Master thesis voice conversion repository.

Primary LanguageJupyter Notebook


This repository is dedicated to the implementation of specialized neural networks for voice conversion in the context of a master's thesis. Each directory within this repository contains code and resources tailored for training these neural networks. To effectively train the models, it is essential to provide a training dataset with the following specific structure.
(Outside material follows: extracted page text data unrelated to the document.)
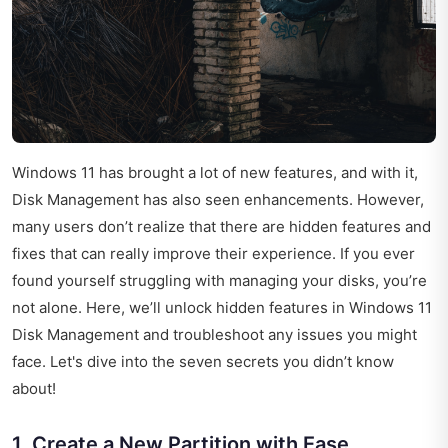
Windows 11 has brought a lot of new features, and with it,
Disk Management has also seen enhancements. However,
many users don’t realize that there are hidden features and
fixes that can really improve their experience. If you ever
found yourself struggling with managing your disks, you’re
not alone. Here, we’ll unlock hidden features in Windows 11
Disk Management and troubleshoot any issues you might
face. Let's dive into the seven secrets you didn’t know
about!
1. Create a New Partition with Ease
Please note that the models exclusively accept audio files in the WAV format.

Dataset structure

  • speaker1
    • --sample1.wav
    • --sample2.wav
    • ...
  • speaker2
    • --sample1.wav
    • --sample2.wav
    • ...
  • ...

Directory contents:

  • Cyclegan-basic - contains code for early tests for CycleGAN networks for voice conversion
  • INCEPTION-VC-VAE-2 - source code for INCEPTION-VC2 model training and inference
  • INCEPTION-VC-VAE - contains code for basic INCEPTION-VC model training and inference
  • Transformer-VC-Phase - source code for Transformer-VC training and inference with phase processing
  • Transformer-VC-modified - contains code for Transformer-VC training and inference with reduced/extended channel size
  • Transformer-VC - source code for basic Transformer-VC training and inference
  • Transformer-VGG-for-PHASE - contains code for Transformer-VC training and inference with phase processing by VGG model
  • Variational-Autencoder-VC - source code for basic VAE-VC model training and inference
  • app - contains source code for running web application for voice conversion based on VAE-VC model

To run test, specific Python environment is required with venv installed. To create a virtualenv use the following command in specific directory: python -m venv <environment-name>

To activate created environment in Windows operating system, navigate to <specific-directory>/<environment-name>/Scripts and type Activate.bat. Once environment run, navigate toVoice-Conversion-Tests repository and type pip install -r requirements.txt.

To run model training, navigate to model directory from Directory contents and run python main.py. Change of config.json file may be required. Once training is finished, to run inference on model run python generate_sound.py. File generate_sound.py change may be also required to set specific paths.